Do you acknowledge the above statements as being true of you and your spouse? Because unless you have been given the gift of celibacy and have remained unmarried, they are! You have needs only your spouse can and should meet. Your spouse has needs that only you can and should meet. You both have a shared responsibility to give voice to your felt needs and seek how best to meet each other’s different, varying needs. Ultimately, meeting each other’s needs cannot be about you but about the both of you. It is about reciprocity. 
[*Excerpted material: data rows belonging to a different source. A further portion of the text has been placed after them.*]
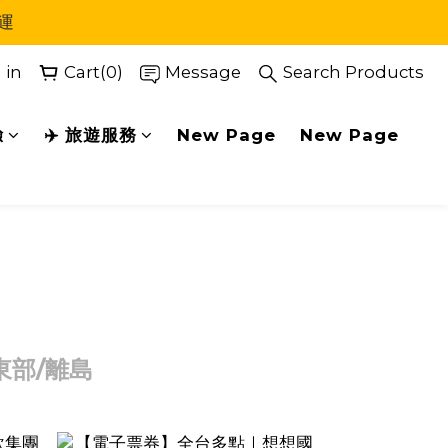
運
 in
Cart(0)
Message
Search Products
驗
✈️ 旅遊服務
New Page
New Page
東部/離島
紙本票券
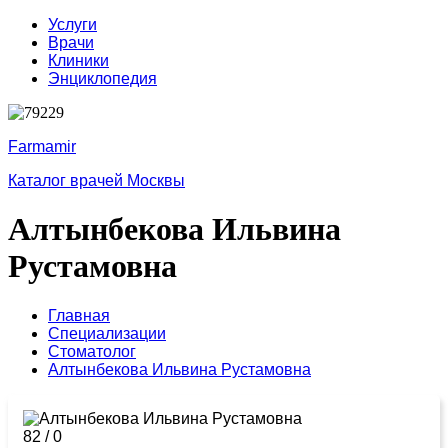
Услуги
Врачи
Клиники
Энциклопедия
Farmamir
Каталог врачей Москвы
Алтынбекова Ильвина
Рустамовна
Главная
Специализации
Стоматолог
Алтынбекова Ильвина Рустамовна
82
/
0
If you have not already, will you commit to approaching each other’s felt needs in the spirit of mutual satisfaction?

Emerson Eggerichs, Ph.D.
Author, Speaker, Pastor

Questions to Consider

  1. Have you ever thought about how even in paradise, God said that there was still something “not good”? How should that realization alone affect our views toward our spouses?
  2. Do you believe your spouse has been given to you as a gift as a way of meeting specific needs you have? Does that encourage you or discourage you? Explain.
  3. Why should we not require our spouse to have the same felt needs as us in order to meet our felt needs? What is a differing need your spouse has that you can meet even though you do not share the same need?
  4. While reciprocity and mutual satisfaction is the goal, we cannot control our spouse’s actions and reactions, only those of ours. Will you commit to sharing your felt needs with your spouse and asking your spouse how you can best meet his or her felt needs?